Australian investment fund Babcock & Brown Capital has increased its stake in Eircom to 28.8 per cent, just below the 29.9 per cent level that would trigger a mandatory bid for the former State telecoms company.
The Australian firm is still awaiting a formal written response from Eircom, whose board met last Friday to discuss the unsolicited approach for the company. However, it is believed that discussions to open Eircom's books for a due diligence examination may be imminent.
Such an engagement is likely to concentrate on the price per share that Babcock & Brown might pay to complete a takeover of the Irish company.
The Australians have paid no more than €2.20 per Eircom share as they built up their stake, so they are unlikely to pay much more than that to conclude a deal.

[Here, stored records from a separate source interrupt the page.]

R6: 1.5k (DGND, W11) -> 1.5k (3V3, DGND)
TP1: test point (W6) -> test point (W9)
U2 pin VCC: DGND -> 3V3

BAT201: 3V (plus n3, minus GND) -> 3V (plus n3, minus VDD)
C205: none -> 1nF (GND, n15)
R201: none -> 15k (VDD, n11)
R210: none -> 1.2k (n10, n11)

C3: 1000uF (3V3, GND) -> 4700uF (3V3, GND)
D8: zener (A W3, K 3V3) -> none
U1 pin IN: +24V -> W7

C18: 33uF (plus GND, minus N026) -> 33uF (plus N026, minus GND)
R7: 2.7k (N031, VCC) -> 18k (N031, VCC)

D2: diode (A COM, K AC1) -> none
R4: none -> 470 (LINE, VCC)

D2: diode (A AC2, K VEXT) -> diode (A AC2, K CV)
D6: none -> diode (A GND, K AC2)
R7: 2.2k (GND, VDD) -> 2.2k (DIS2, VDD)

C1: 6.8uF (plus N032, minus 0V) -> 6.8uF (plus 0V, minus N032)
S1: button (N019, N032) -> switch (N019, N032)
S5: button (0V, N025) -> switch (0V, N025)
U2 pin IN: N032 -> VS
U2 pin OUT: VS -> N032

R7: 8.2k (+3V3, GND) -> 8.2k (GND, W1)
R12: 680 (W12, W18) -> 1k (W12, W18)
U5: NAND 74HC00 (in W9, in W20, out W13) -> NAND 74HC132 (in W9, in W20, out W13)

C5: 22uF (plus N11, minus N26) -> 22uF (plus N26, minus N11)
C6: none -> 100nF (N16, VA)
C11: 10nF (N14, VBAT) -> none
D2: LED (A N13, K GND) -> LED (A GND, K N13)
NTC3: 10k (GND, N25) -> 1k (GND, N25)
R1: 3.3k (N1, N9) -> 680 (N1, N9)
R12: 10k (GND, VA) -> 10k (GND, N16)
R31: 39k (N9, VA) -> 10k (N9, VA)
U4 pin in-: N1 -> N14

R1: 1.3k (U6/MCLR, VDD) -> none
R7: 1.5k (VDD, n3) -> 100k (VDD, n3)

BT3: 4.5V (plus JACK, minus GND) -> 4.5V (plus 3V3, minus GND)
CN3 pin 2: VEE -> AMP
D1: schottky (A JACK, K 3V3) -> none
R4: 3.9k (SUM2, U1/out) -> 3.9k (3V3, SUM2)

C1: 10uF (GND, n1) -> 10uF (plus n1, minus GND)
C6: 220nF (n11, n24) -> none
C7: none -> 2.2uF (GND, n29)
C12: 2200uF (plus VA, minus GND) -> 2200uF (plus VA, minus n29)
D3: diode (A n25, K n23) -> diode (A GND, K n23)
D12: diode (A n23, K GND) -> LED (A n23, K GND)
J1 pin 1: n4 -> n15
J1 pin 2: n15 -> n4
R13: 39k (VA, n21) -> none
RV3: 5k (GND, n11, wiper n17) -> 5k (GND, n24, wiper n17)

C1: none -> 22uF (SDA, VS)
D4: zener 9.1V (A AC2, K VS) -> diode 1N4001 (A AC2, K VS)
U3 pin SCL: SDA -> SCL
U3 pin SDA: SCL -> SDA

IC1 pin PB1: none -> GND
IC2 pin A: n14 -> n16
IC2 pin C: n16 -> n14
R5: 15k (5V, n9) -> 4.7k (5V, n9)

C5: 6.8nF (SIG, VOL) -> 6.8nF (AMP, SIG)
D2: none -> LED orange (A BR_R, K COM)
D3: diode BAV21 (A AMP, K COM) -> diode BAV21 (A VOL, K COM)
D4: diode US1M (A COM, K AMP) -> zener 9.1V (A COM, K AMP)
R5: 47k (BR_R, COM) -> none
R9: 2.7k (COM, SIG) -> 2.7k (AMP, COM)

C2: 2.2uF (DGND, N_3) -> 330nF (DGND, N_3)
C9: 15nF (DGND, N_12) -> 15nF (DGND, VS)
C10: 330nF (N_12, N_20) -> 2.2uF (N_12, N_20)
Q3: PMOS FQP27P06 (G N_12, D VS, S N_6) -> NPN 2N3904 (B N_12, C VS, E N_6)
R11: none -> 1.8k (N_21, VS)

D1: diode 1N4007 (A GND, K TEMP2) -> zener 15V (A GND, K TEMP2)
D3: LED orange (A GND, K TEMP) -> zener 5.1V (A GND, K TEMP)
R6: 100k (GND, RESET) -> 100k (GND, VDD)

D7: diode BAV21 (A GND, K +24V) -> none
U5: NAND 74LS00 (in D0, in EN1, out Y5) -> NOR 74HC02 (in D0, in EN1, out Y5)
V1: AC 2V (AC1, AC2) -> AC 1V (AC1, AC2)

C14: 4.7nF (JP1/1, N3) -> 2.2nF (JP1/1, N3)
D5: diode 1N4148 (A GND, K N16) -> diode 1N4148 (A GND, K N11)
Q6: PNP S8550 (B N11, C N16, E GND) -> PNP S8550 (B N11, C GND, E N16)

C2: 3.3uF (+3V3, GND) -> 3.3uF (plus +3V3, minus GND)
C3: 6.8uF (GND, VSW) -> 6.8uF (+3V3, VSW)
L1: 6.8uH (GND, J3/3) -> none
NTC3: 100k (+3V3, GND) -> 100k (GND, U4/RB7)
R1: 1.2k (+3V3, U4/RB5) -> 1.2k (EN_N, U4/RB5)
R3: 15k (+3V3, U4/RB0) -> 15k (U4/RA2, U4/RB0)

However, Eircom was poised to realise a little above €2.40 per share when the company was to be sold to Swisscom, the company controlled by the Swiss government. Justifying a price at a significant discount to that proposed by Swisscom may prove difficult for Eircom.
In advance of talks on due diligence, Eircom is understood to have sought clarification from Babcock & Brown on a number of technical points associated with its approach. After the collapse last November of the Swisscom takeover, Eircom is said to have concentrated at least in the initial phase of the process on whether the Australians had the financial capacity to execute a transaction.
Swisscom's own due diligence of Eircom's books was almost complete when the Swiss government pulled the deal, so the Irish company does not want a repeat of that situation if it opens its books to Babcock & Brown.
However, it is understood that Australians believe they have satisfied Eircom on all the financial aspects of the deal they propose.
As yet, there has been no formal dialogue between Babcock & Brown and the Employee Share Ownership Trust, which controls 21.5 per cent of Eircom.